Yeah. I think that that's a great question because all of these patients that thyroid disease in general, it's a disease stage that opens you up to have cardiovascular and, yeah, in general, cardiovascular diseases, whether you call it an arrhythmia or heart failure or stroke. That's what you open up with when you have problems with your thyroid, and you really need your thyroid, especially when you're very sick, when you're in the intensive care unit and you don't have your thyroid working for you. That's when all of the metabolic derangements happen, and those patients have really poor outcomes, so from the physician's standpoint of view, there has been a significant trend in the past few years to de-escalate the management of thyroid diseases via surgery.
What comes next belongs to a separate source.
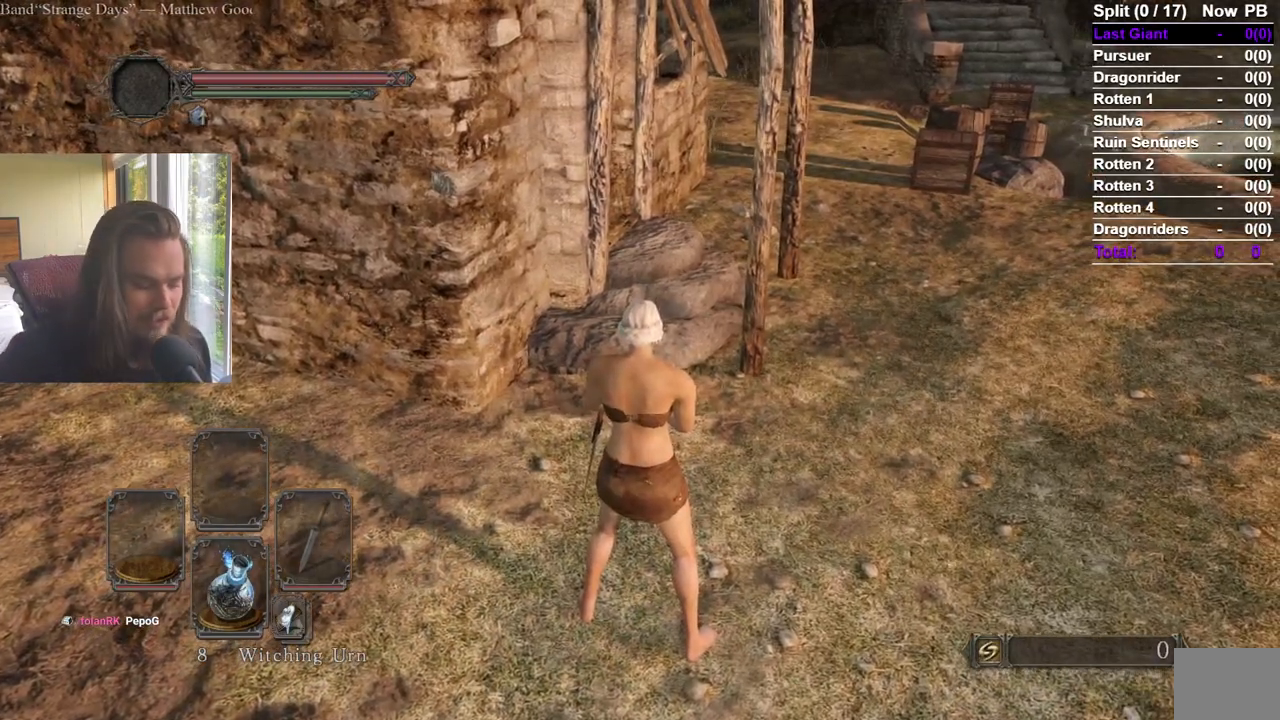
Gameplay with a controller (Xbox layout); each line is a JSON object with the inputs held at the frame after it. "events" lists button and stick changes between this image and that frame as [ms after this image, input, new state], when the widget could be followed in between.
{"buttons": [], "left_stick": "center", "right_stick": "center", "events": []}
In other words, the paradigm in the 1990s was to do a total thyroidectomy.

Right now, the paradigm is if we can avoid a total thyroidectomy, we should do that, and it's because people have realized that saving thyroid tissue and preserving thyroid tissue is something that is very important for everything, so I think that the most remarkable thing about this intervention, compared, for example, to a radioactive iodine, which is just a pill and it's purely non-invasive, is that we do not damage the normal thyroid. And we have shown that we have been able to achieve complete pathologic necrosis of the nodules of the abnormal tissue, but the normal thyroid doesn't get damaged, and that's something that is remarkable. We've seen it in other organs like the liver or the prostate that we only affect with embolization the hyperplastic tissue, and I think that that's how we are able to protect our patients.

Moderator

Great. So this concludes our question and answer session. I'll now turn it over to Mary for closing remarks.

Mary Szela
CEO and President, TriSalus Life Sciences

Thank you, team. That's all the time that we have today. Dr. Camacho, thank you so much for sharing your expertise and for advancing the conversation around minimally invasive options for thyroid disease. We appreciate everyone who joined us today and hope this discussion provided practical insight into thyroid artery embolization as well as Pressure-Enabled Thyroid Artery Embolization, PETAE. Thank you for your time and continued engagement. Have a great day.